Exercise 7.1.1 in Textbook by Durret. I try to find $P(B(s)>0, B(t)>0)$, where $B(s)$ is Brownian motion, $s<t$. But how to write the probability in terms of $B(s)$ and $B(t)-B(s)$? If it works, I have got
$$P(B(s)>0, B(t)-B(s)>0)=P(B(s)>0)P(B(t)-B(s)>0)$$ $$=\int_{0}^{\infty}\frac{1}{\sqrt{2\pi s}}\exp\Big(-\frac{x^2}{2s}\Big)\int_{0}^{\infty}\frac{1}{\sqrt{2\pi (t-s)}}\exp\Big(-\frac{x^2}{2(t-s)}\Big).$$
On
The formulation is correct, it thus remains to compute the integral. Let $P$ be the desired probability, write $\Phi(\cdot)$ and $\phi(\cdot)$ for the standard Gaussian c.d.f. and p.d.f., note that
$$ P =\int_0^{\infty} \Phi\left(\frac{a}{\sqrt{t-s}}\right) \phi\left(\frac{a}{\sqrt{s}}\right)\mathrm{d} \frac{a}{\sqrt{s}} =\int_0^{\infty}\Phi(ba)\phi(a)\mathrm{d} a $$ with $$ b := \sqrt{\frac{s}{t-s}}. $$
Denote by $I(b)$ the above integral, we have $$ I(0) = \frac{1}{4}, \quad \partial_b I(b)= \int_0^{\infty} a\phi(ba)\phi(a)\mathrm{d} a =\frac{1}{2\pi\sqrt{1+b^2}} \int_0^{\infty} a\mathrm{e}^{-\frac{1+b^2}{2} a^2} \mathrm{d} a =\frac{1}{2\pi} \frac{1}{1+b^2}, $$ where the differentiation inside the integral side is ensured by the Leibniz rule.
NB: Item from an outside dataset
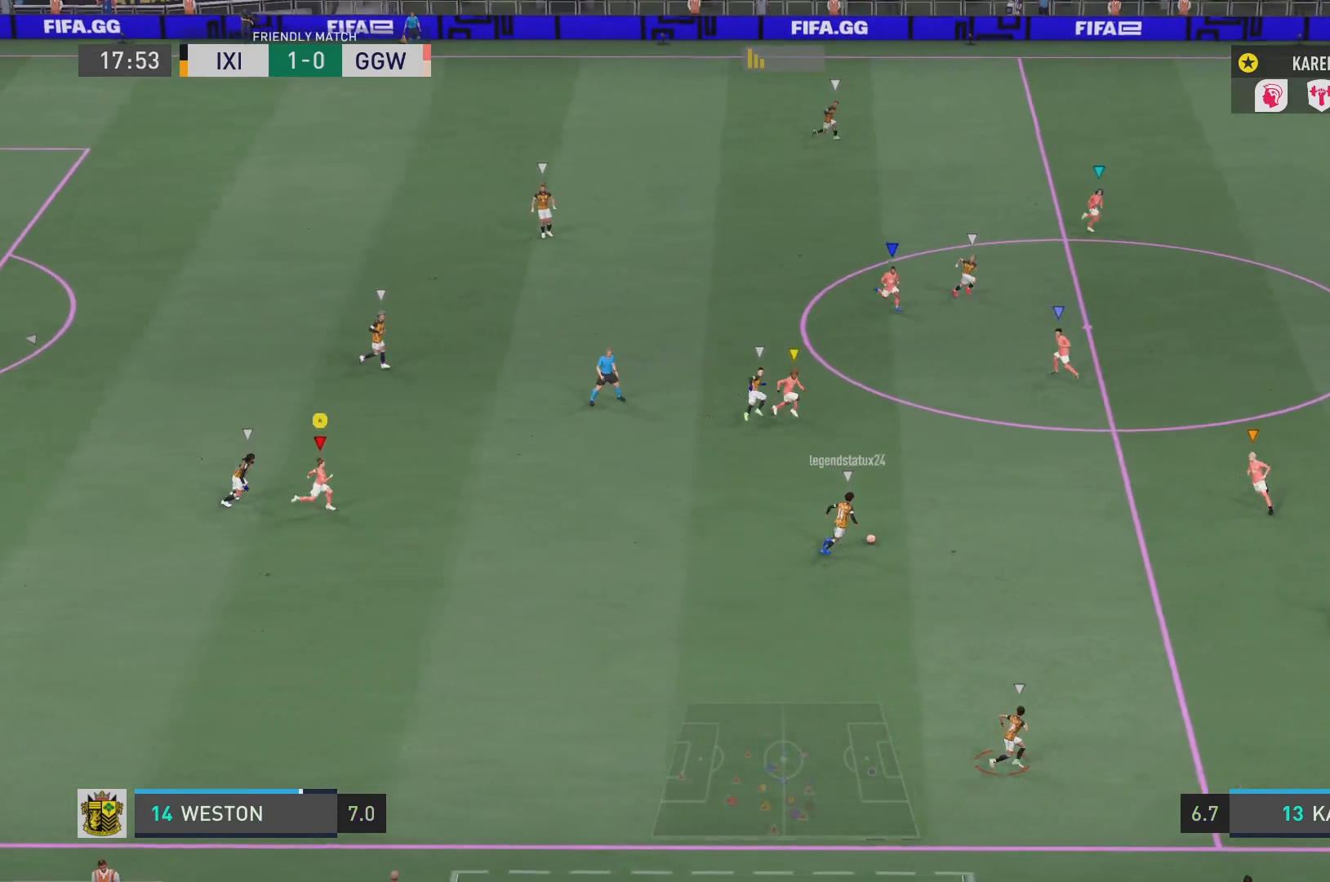
{"buttons": [], "left_stick": "right", "right_stick": "center", "events": [[417, "R2", "up"]]}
Integrating back, we have $$ I(b) = I(0) + \frac{1}{2\pi} \int_0^b \frac{\mathrm{d} c}{ 1+c^2} = \frac{1}{4} + \frac{1}{2\pi} \tan^{-1}(b). $$ Finally, since $\tan^{-1}(\sqrt{s/(t-s)}) = \sin^{-1}(\sqrt{s/t})$, we have $$ P = I(b) = \frac{1}{4} + \frac{1}{2\pi} \sin^{-1}\left(\sqrt{\frac{s}{t}}\right). $$
Note that always do we have $$ \frac{1}{4} \le P \le \frac{1}{2}, $$ and as $s \uparrow t$, $P \to 1/2$.
The idea of taking derivative wrt the parameter was inspired by @Davide Giraudo's answer to integrating products of Gaussian c.d.f. and p.d.f.
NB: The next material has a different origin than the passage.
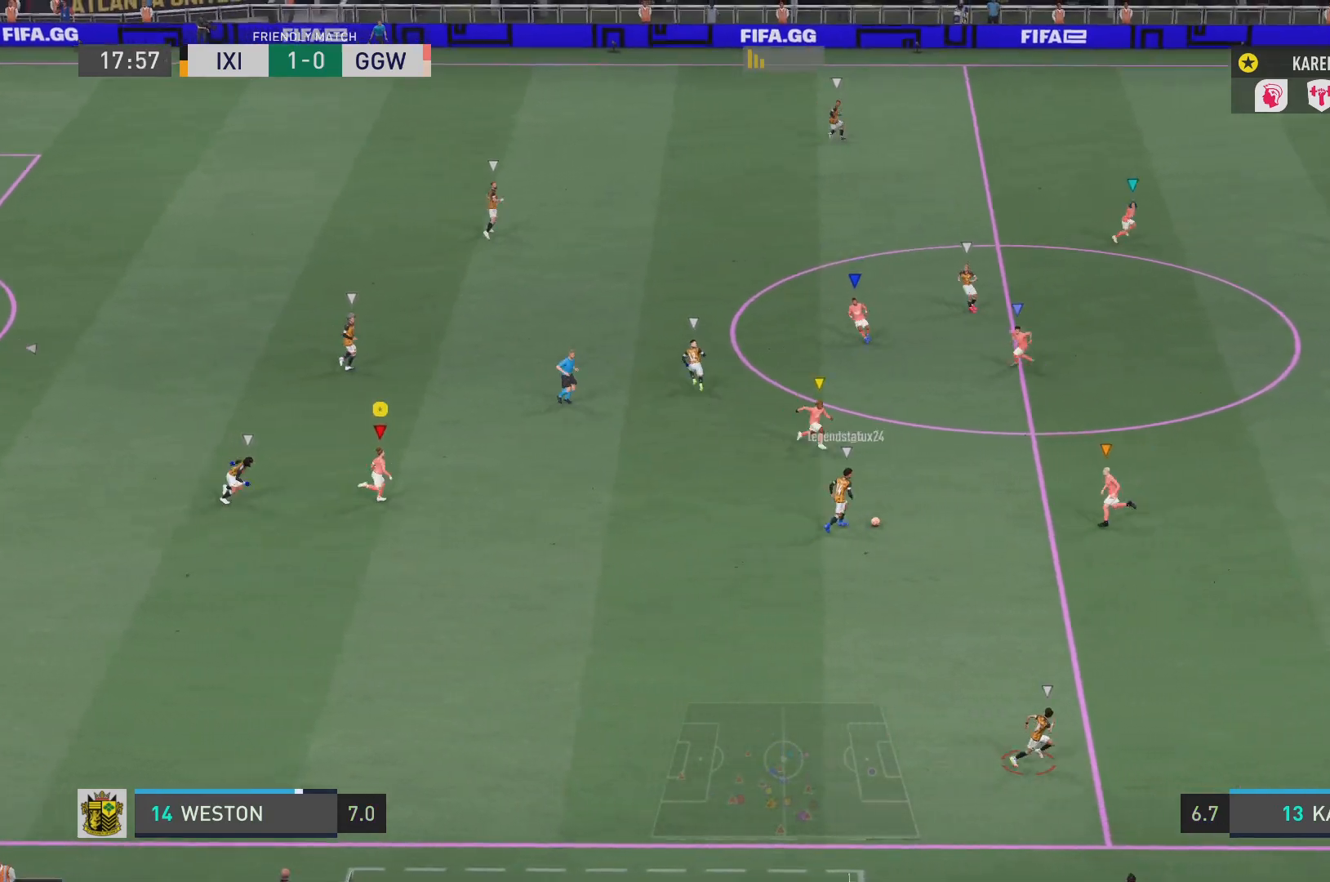
{"buttons": [], "left_stick": "right", "right_stick": "center", "events": []}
EDIT (Apr 27, 2020) Fixed an error in $\partial_b I(b)$ and updated the answer.
Let $X=B(s),Y=B(t)-B(s)$. You have to find $P\{X>0,X+Y>0\}$. Integrate the joint density over $\{(x,y):x>0,x+y>0\}$. Split it onto two parts: one with $y>0$ and the other with $y<0$. When $y>0$ the only condition is $x>0$ so the integral is over $(0,\infty) \times(0,\infty )$. When $y<0$ we have the condition $x>-y$ so integrate with respect to $x$ from $-y$ to $\infty$ and then with respect to $y$ from $-\infty $ to 0.